BEGIN GIVEN TEXT
HF....long? What? UBW felt much longer than HF personally.

I liked UBW.


----------



## Malvingt2 (May 4, 2012)

I want an anime for 20th Century Boys  I might have to watch the Japanese Movies..


----------



## Kurokami Medaka (May 4, 2012)

No esura, movie for HF route is so bad and so many people would rage so hard. It must be an anime series. UBW movie wasn't good either because it cut corners like you said which is why it shouldn't have been a movie in the first place.


----------



## Kurokami Medaka (May 4, 2012)

Esura said:


> HF....long? What? UBW felt much longer than HF personally.
> 
> I liked UBW.



It did feel longer than UBW, there are so many bad ends in HF too so if you didn't have a guide you ran into those most likely. Some explanations took some time to do too so I can see where Raidou is coming from.


----------



## zenieth (May 4, 2012)

Hen: Bok bo-bok BOKKA!
Angela: Huh, what's a hen doing here?
Frantz: ...No, I'm not your eternal rival from a former life.
Hen: cockle doodle doo!
Angela: I...screw it I stopped caring somewhere around area one.


----------



## Raidou Kuzunoha (May 4, 2012)

Not to mention a good 30-40% of the route was Shiro taking care of Sakura at home. And food somewhere in between. I remember the LPer always mentioning about the food when it pops up.

Also Sparks Liners High was the best thing in that route.


----------



## Esura (May 4, 2012)

Mura said:


> No esura, movie for HF route is so bad and so many people would rage so hard. It must be an anime series. UBW movie wasn't good either because it cut corners like you said which is why it shouldn't have been a movie in the first place.



Even the anime series for the Fate route cut some stuff though. Its unavoidable. Fate/stay night's routes are too damn long in general aside from HF, which felt oddly short to me compared to the others.


----------



## Esura (May 4, 2012)

Raidou Kuzunoha said:


> *Not to mention a good 30-40% of the route was Shiro taking care of Sakura at home.* And food somewhere in between. I remember the LPer always mentioning about the food when it pops up.
> 
> Also Sparks Liners High was the best thing in that route.



And they can cut quite a bit of that shit without really destroying too much of the route.
END GIVEN TEXT
SHORT TASK A: Duplicate the part of the Fate/stay night thread that opens with the words containing "## zenieth (May" and closes with "cockle doodle doo!".
SHORT TASK B: Do these statements agree with the Fate/stay night thread? For each, answer yes or no and quote the deciding words. (i) Kurokami Medaka wants the HF route adapted as a movie instead of an anime series. (ii) Raidou Kuzunoha names Sparks Liners High as the best thing in that route. (iii) Esura found HF shorter than the other routes.
You won't need the lines that come after this thread.
BEGIN LISTED ENTRIES
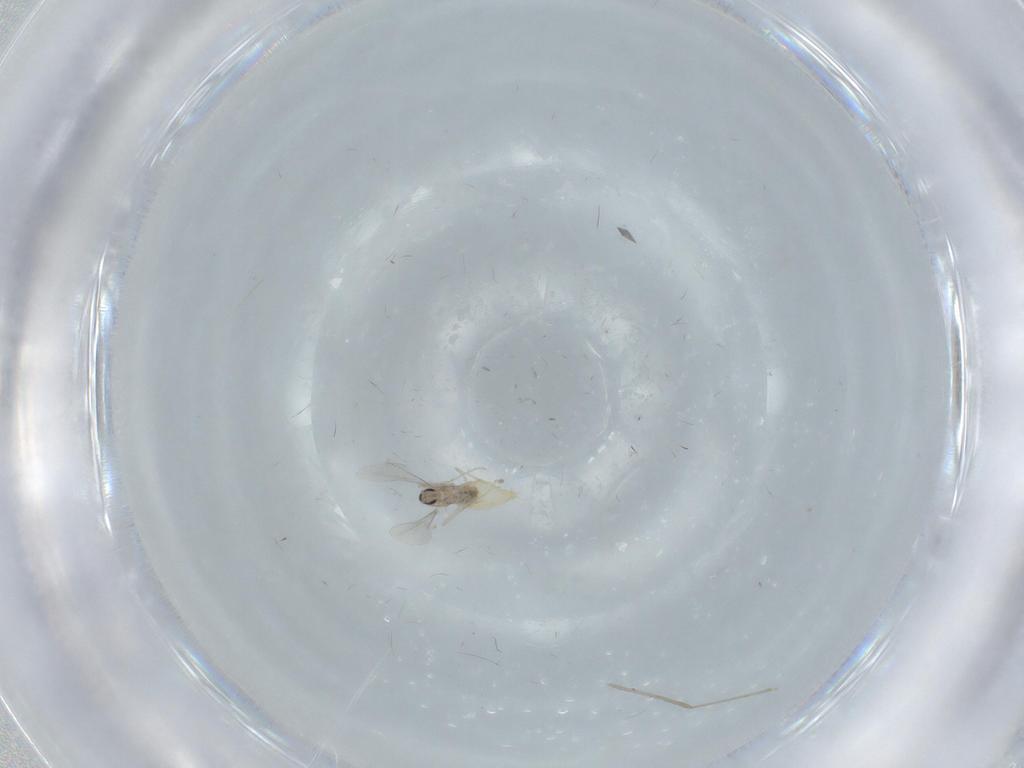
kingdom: Animalia
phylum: Arthropoda
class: Insecta
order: Diptera
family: Cecidomyiidae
END LISTED ENTRIES
TASK ANSWER A:
## zenieth (May 4, 2012)

Hen: Bok bo-bok BOKKA!
Angela: Huh, what's a hen doing here?
Frantz: ...No, I'm not your eternal rival from a former life.
Hen: cockle doodle doo!

TASK ANSWER B:
(i) No: "It must be an anime series."
(ii) Yes: "Also Sparks Liners High was the best thing in that route."
(iii) Yes: "which felt oddly short to me compared to the others."